> _Tarea asignada_:
Transcribe sin cambios la parte del texto sobre la historia del cáncer que comienza con "LOS OSCUROS ’80" y sigue hasta "masiva: el sida.".

> _Texto de referencia_:

------------

Más allá de que en torno del cáncer el número de enfermos siempre ha ido en ascenso, la posibilidad de detectarlo antes de que fuera irreversible y los diferentes tratamientos que se iban aplicando hicieron que la sobrevida ante algunas formas malignas fuera cada vez mayor. Las conquistas de esos años (el papanicolaou y la mamografía, por ejemplo, marcarían un antes y un después en la historia del cáncer de cuello de útero y de mama) se completan con la especificidad en las estrategias terapéuticas que traerían los ’70, cuando el estudio de las hormonas logró llegar al descubrimiento de drogas como el tamoxifeno que, junto con la cirugía, la radiación y la quimioterapia adyuvante (la que se administra como complemento para disminuir la posibilidad de reincidencia), generaron progresos muy significativos en algunos cánceres de mama, logrando aumentar la sobrevida de una paciente de 17 a 30 años.

LOS OSCUROS ’80
Ahora bien, si el objetivo era la erradicación del mal, esos avances no eran más que consuelo de pocos. Los ’80 fue la hora más oscura de la quimioterapia, dice Mukherjee. “Fue una época extraordinariamente cruel, que mezcló promesas con decepción y aguante con desesperación.” No sólo por las pruebas de resistencia tóxica que se hacía sobre los pacientes, sino porque venía de la mano con otra ola de presión social y política surgida a la vera del avance de otra enfermedad masiva: el sida.

------------

> _Material de estudio_:
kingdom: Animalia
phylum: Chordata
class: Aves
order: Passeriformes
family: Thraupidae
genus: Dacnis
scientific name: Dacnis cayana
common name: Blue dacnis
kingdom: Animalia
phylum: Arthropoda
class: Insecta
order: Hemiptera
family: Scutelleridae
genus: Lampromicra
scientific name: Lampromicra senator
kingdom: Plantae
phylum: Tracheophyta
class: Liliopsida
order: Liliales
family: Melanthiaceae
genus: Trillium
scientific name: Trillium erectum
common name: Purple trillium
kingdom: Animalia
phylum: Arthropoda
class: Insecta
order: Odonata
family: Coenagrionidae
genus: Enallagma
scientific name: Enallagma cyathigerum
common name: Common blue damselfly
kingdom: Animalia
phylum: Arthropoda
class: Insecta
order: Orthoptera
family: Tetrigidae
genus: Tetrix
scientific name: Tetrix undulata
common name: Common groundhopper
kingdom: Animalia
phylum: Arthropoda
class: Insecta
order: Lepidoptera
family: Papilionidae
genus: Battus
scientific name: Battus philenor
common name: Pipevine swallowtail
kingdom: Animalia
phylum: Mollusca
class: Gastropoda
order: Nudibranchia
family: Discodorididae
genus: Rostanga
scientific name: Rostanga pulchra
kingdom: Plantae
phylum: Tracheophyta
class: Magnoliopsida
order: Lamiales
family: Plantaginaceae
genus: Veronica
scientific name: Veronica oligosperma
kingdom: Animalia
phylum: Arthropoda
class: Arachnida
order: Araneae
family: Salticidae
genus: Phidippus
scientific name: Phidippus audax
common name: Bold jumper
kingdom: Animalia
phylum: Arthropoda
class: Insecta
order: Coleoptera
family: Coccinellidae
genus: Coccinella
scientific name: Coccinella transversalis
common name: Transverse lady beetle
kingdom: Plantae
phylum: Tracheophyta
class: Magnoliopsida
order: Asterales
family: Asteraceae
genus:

------------

> _Respuesta_:
LOS OSCUROS ’80
Ahora bien, si el objetivo era la erradicación del mal, esos avances no eran más que consuelo de pocos. Los ’80 fue la hora más oscura de la quimioterapia, dice Mukherjee. “Fue una época extraordinariamente cruel, que mezcló promesas con decepción y aguante con desesperación.” No sólo por las pruebas de resistencia tóxica que se hacía sobre los pacientes, sino porque venía de la mano con otra ola de presión social y política surgida a la vera del avance de otra enfermedad masiva: el sida.